In recent days the military asked volunteers to limit their forays to the front to preserve ammunition and reduce unnecessary risk.
A statement read out at the checkpoint Tuesday from several imams urged volunteer militiamen to “not embark on random movements.” And a number of volunteers even told journalists they could no longer talk to them for reasons of operational security, under instructions from the military.
The rebels hope to continue pushing west but appear to have hit a wall. Loyalist troops attack daily with artillery and rockets, as well as some airstrikes, hoping to weaken the rebels and eventually push east. It’s a one-dimensional fight along a single main artery that runs parallel to the sea, sometimes with two lanes and at other points, near cities, turning into a divided highway of four; other roads are desert paths and mostly unpassable.
The government force facing the rebels is certainly more professional and more impressively equipped: they have planes and helicopters, heavy weaponry and tanks. But its size is unclear: it may be scarcely larger than the rebel force. Based in nearby Sirte, some 100 miles (160 kilometers) west, the army force is itself cut off from the capital, and it may be facing its own divisions from within.
Because of the dearth of weapons the volunteers rotate at the front. Salem, on an off-day, is eager to rejoin the battle. His weapon is a small 6mm pistol, given to his policeman father by the Italian colonizers in 1958. Having shot all but one of his bullets in the battle for Benghazi, he’s “waiting for my friend to bring me more bullets.”
The volunteers are a mostly young group from different backgrounds. Some, like Salem, just wear street clothes — jeans, sneakers, sweatshirts. Others look more like revolutionaries dress in olive drab fatigues, berets and a checkered scarves or keffiyehs around their necks.
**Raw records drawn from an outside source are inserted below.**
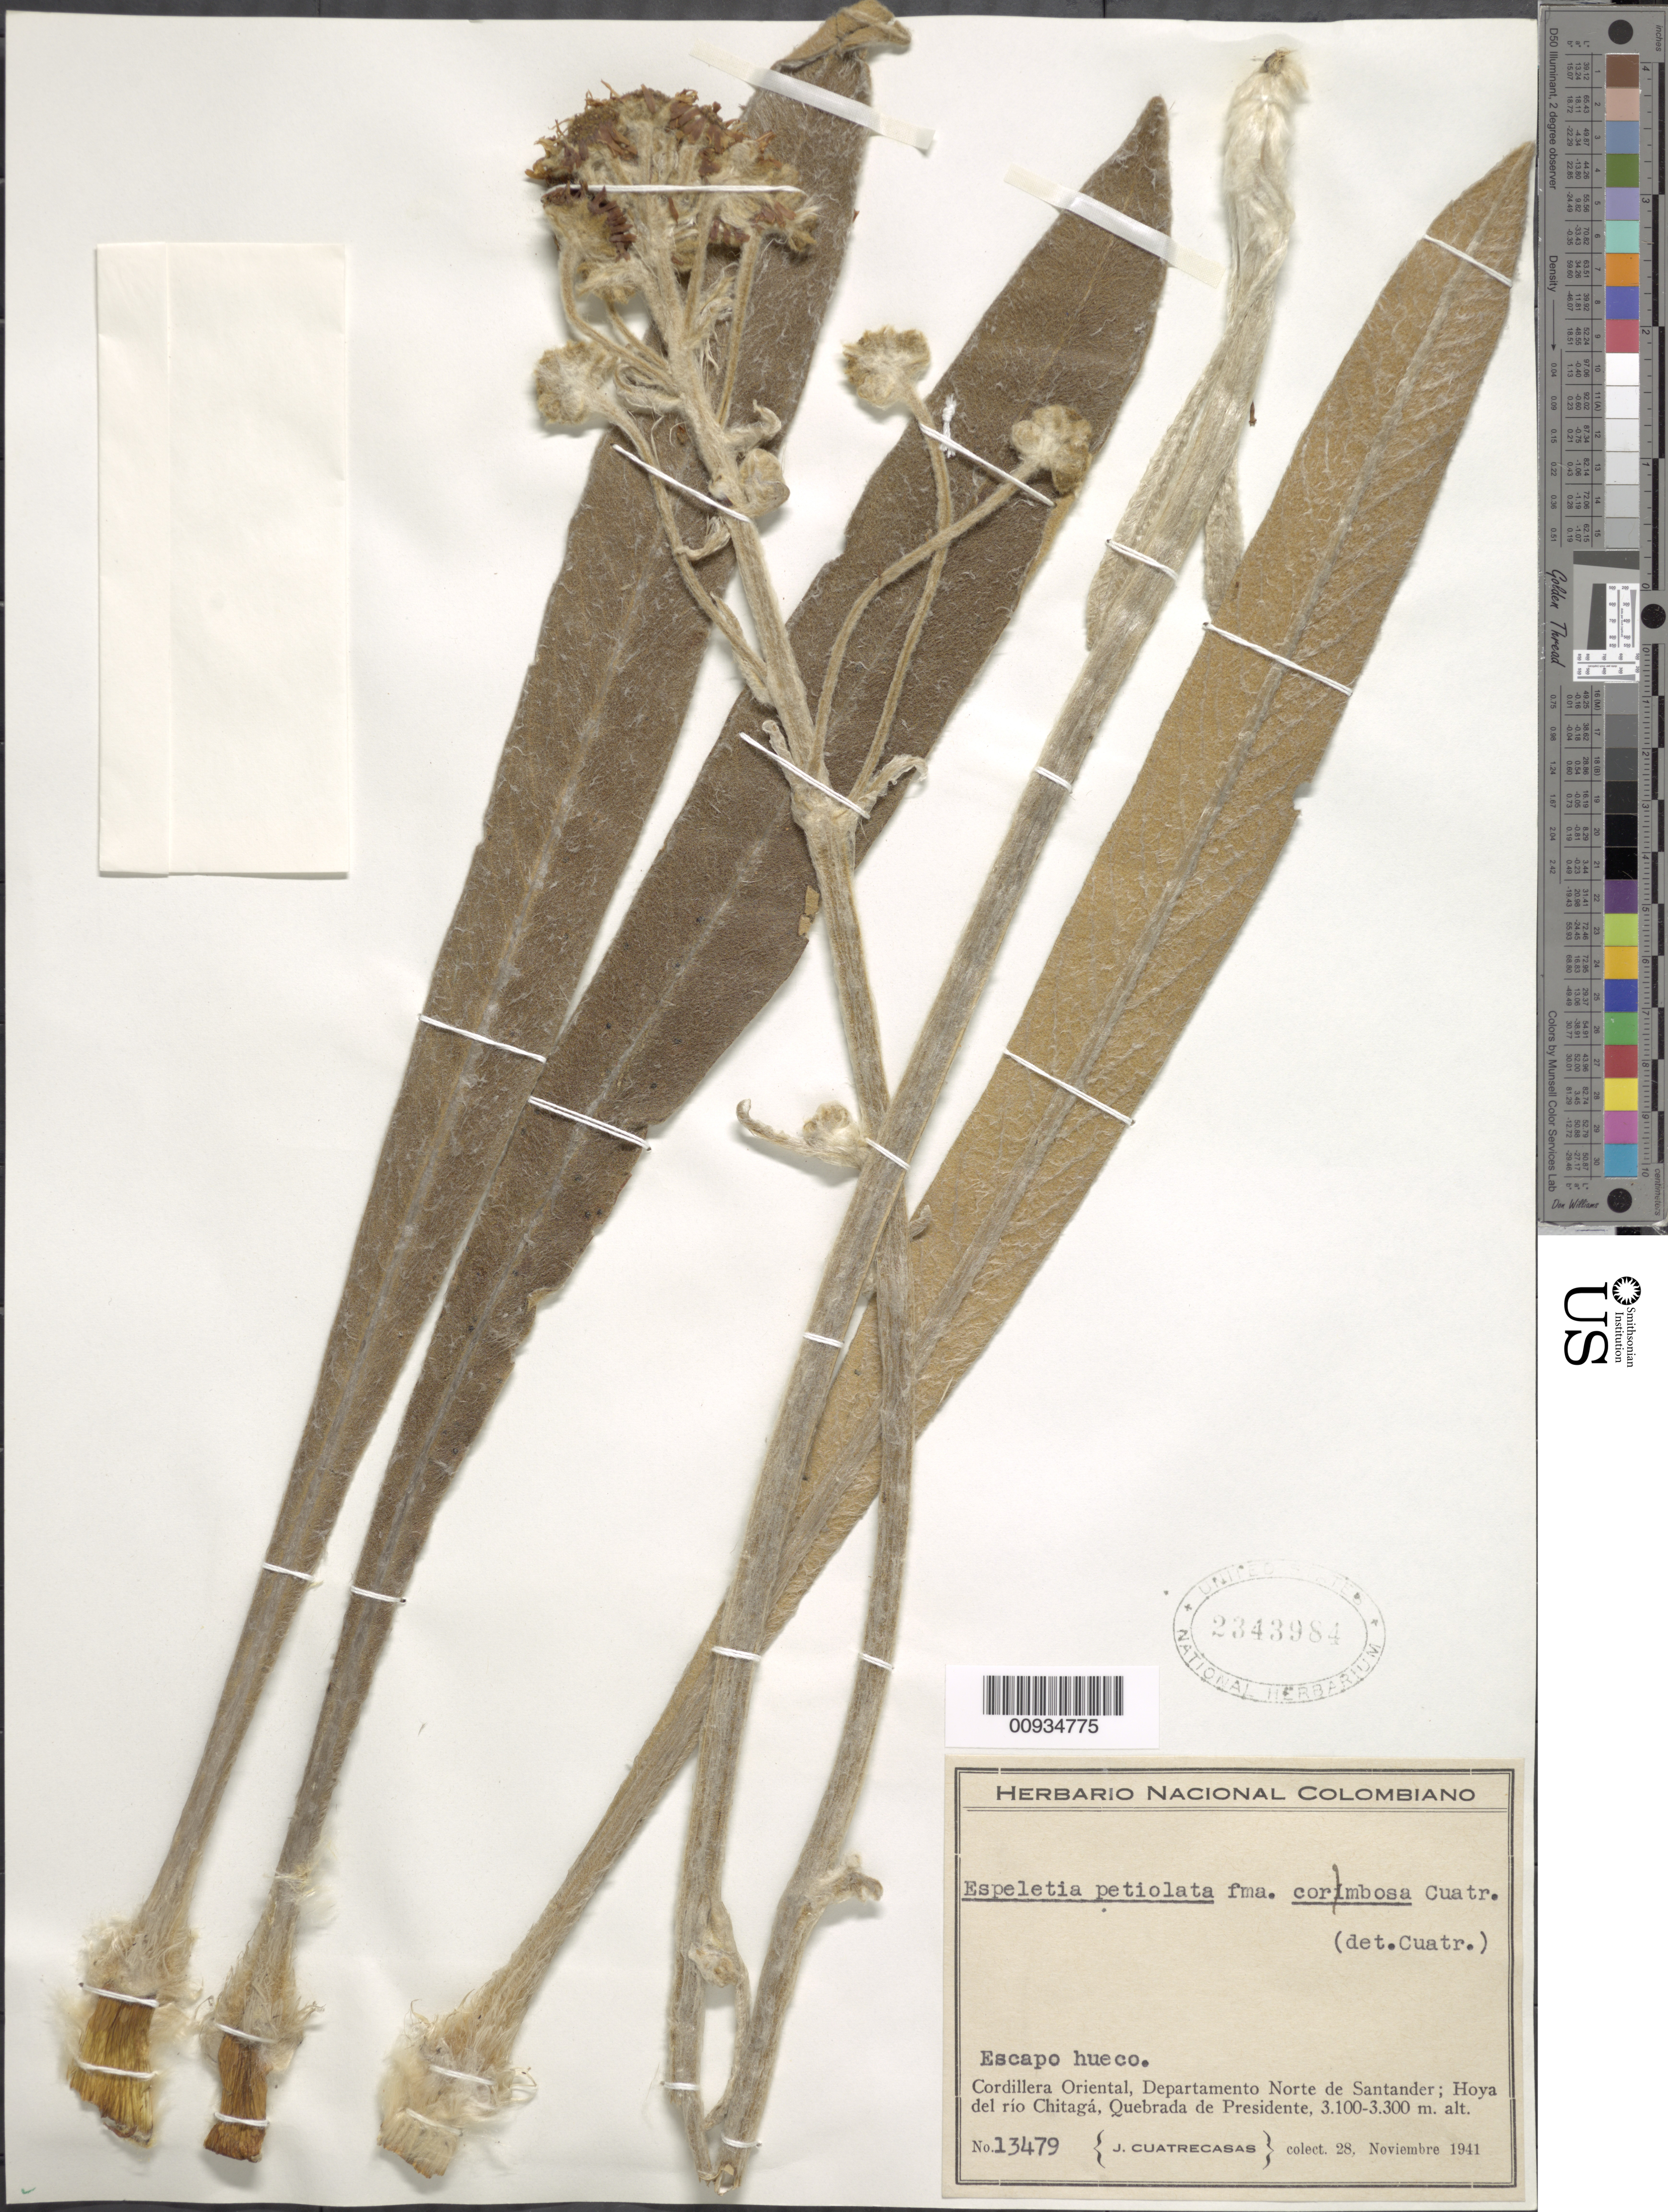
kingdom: Plantae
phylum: Tracheophyta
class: Magnoliopsida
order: Asterales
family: Asteraceae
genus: Espeletiopsis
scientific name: Espeletiopsis x almorazana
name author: Cuatrec.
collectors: J. Cuatrecasas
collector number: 13479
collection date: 1941-11-28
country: Colombia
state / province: Norte de Santander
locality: Cordillerqa Oriental, Hoya del rio Chitaga, Quebrada de Presidente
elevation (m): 3100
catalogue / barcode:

Many favor camouflage, especially U.S. Army surplus from the 1990 Desert Storm campaign and the 2003 invasion of Iraq.
Because Libya has compulsory military service, many men have had some degree of military training.
Their weapons vary from including heavy machine-guns and assault rifles, to machetes or small knives.
Mohammed Benghizzi, a 27-year-old mechanical engineer, has a Kalashnikov — but he shares it with a friend, taking turns in the fight. He said he taught himself to use the Kalashnikov which he got from the storming of a military barracks in Benghazi.
Others had to buy them, and the market in weapons is thriving. Some say the price of a Kalashnikov has quadrupled to more than $3,000.
At a checkpoint near the front, a preacher stalked around the men, shouting encouragement into a loudspeaker and whipping everyone into a frenzy. The volunteers cheered and fired their weapons into the air. One man, lacking a gun, hacked away with a machete at an empty wooden ammo box.
That evening, following an hours-long battle, a pickup truck pulled away from the checkpoint carrying four bodies. The volunteers cheered and chanted, “A martyr’s blood is not spilled in vain!” Some fired their weapons into the air for 10 minutes straight — a waste of precious ammunition in the eyes of the more disciplined army rebels.
Salem, the former student, left his English studies in Benghazi last week, pretty much on a whim, to take a bus down to the front at Ras Lanouf.
With his outsize helmet and undersize gun, he seemed to speak for them all.
“My parents are worried about me. But if you want freedom you have to work hard or die. If I die now, it is OK, because others will live in freedom.”